I responded to "No guidelines is what is damaging Android." by demonstrating that Android is not being damaged by freedom of choice. In fact Android is becoming the defacto phone/tablet OS because it DOES support "many screen sizes, compbinations of buttons etc etc".
People don't buy a phone because it has Android on it. They buy it because they like the big screen, the colour or price or style or any number of other factors. Android just enables that variety and choice more than iOS or WPx.
MS Dos/Windows gained early advantage by the same means - it could be installed on a variety of commodity hardware.
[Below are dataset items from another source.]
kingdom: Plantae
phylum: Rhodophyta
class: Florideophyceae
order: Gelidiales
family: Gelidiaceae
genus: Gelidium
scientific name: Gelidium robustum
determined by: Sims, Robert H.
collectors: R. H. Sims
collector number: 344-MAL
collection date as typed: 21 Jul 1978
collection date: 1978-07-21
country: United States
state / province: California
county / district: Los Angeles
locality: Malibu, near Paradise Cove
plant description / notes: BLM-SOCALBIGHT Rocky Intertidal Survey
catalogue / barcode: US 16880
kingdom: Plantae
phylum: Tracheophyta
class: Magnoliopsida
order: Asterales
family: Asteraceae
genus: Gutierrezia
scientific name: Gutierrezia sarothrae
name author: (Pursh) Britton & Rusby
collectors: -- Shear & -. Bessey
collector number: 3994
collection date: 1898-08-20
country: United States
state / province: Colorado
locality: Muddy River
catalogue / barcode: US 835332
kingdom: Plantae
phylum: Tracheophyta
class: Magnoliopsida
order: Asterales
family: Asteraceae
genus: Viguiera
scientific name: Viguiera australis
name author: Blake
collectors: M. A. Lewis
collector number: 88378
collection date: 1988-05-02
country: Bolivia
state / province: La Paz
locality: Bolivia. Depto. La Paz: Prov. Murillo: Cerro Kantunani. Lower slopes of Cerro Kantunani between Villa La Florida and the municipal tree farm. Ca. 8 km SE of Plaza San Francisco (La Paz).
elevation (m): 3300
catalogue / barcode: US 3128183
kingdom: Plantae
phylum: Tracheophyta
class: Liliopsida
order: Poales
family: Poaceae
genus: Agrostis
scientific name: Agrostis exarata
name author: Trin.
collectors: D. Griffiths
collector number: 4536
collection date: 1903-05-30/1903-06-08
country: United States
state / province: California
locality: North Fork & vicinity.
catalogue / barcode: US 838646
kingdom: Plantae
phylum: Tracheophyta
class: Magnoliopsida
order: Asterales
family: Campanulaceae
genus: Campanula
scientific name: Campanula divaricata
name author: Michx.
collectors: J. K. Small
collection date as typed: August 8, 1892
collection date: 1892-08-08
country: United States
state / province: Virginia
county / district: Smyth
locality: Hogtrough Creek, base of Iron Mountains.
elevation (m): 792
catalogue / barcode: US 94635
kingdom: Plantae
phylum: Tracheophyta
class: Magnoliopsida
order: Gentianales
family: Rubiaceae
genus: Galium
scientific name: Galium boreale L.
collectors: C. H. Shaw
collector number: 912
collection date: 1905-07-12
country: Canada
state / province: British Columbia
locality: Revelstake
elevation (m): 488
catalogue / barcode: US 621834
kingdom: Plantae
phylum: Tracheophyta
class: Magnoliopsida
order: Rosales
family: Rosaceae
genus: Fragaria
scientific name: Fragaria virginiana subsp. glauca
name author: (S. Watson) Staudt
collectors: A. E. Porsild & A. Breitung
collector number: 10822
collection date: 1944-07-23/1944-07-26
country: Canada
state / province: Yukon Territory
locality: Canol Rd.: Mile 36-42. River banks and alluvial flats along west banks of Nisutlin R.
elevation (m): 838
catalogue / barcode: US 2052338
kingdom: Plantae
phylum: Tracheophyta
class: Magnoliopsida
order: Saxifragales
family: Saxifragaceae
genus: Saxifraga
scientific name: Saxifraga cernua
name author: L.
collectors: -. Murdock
MS later chose to become predatory and restrictive to enforce and protect its monopoly, but they got their start because they were more open than their competition.
"I've got more toys than Teruhisa Kitahara."
1- Headsets
2- Building a userbase and tying it to your ecosystem (and your app/movie/whatever) store.
3- Ad network for your now ubiquitous smartphone ecosystem.
If you only plan to offer what the others already do, then you'll die a very painful death.
Well do you see any killer feature? To be honest MeeGo, WebOS and Windows Phone aren't objectively bad, the problem is that they aren't better than those that dominate the market so naturally people just stick with what they know. Ubuntu Mobile certainly doesn't seem to be bringing anything compelling to the average consumer that would make them want to give up their Android or iOS devices.